So what’s going to make AJ Bond different from other Tennessee Whiskeys? “With a category like Tennessee Whiskey, I feel like consumers may only think of one flavor profile,” Henley says. “I really wanted to create something that has complexity, is palatable enough to sip on and enjoy for the night, but is also be something that can hold up in a cocktail.” 

Pot and column stills are both in use at AJ Bond.
Sazerac

It’s been a 10-year process. Was it worth the wait? 

How it tastes: Bottled at a robust 95 proof (so it will indeed hold up in a cocktail), AJ Bond’s initial release offers a lot of butterscotch on the nose and a little chestnut. As it hits the palate, I found a rich and velvety texture with notes of caramel apple, lemon meringue and a subtle oak spice.
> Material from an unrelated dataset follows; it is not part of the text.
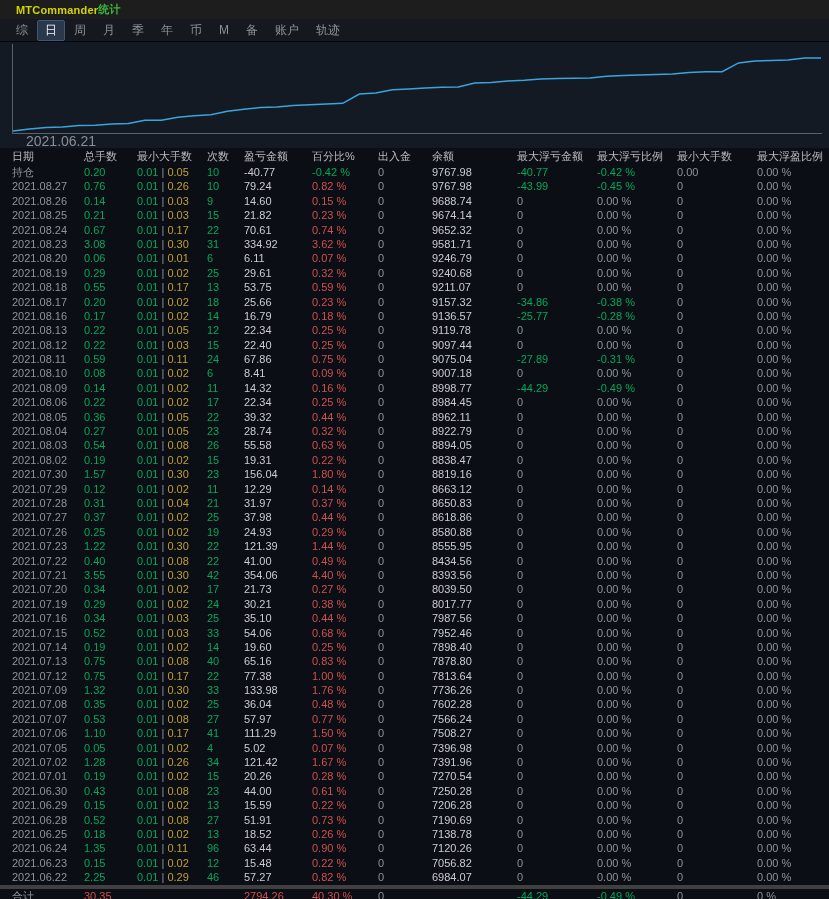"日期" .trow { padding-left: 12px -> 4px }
It’s unique among its Tennessee Whiskey contemporaries, an easy sipper and a strong entry in an underappreciated category.

Fun fact: Henley isn’t opposed to actually releasing a bottled-in-bond whiskey. “We’ve talked about different variants that we can do under the AJ Bond name,” she says. “We do have a couple of nice things we’ve made in the past years that are aging and will eventually be released. A bottled-in-bond could potentially be one of those.” (Future releases may also include different mash bills, too.)

Where to buy: AJ Bond Tennessee Whiskey was released in Tennessee this month at a suggested retail price of $39.99, with broader U.S. distribution set for later in the year (if you’re not in state, you may be able to find it online).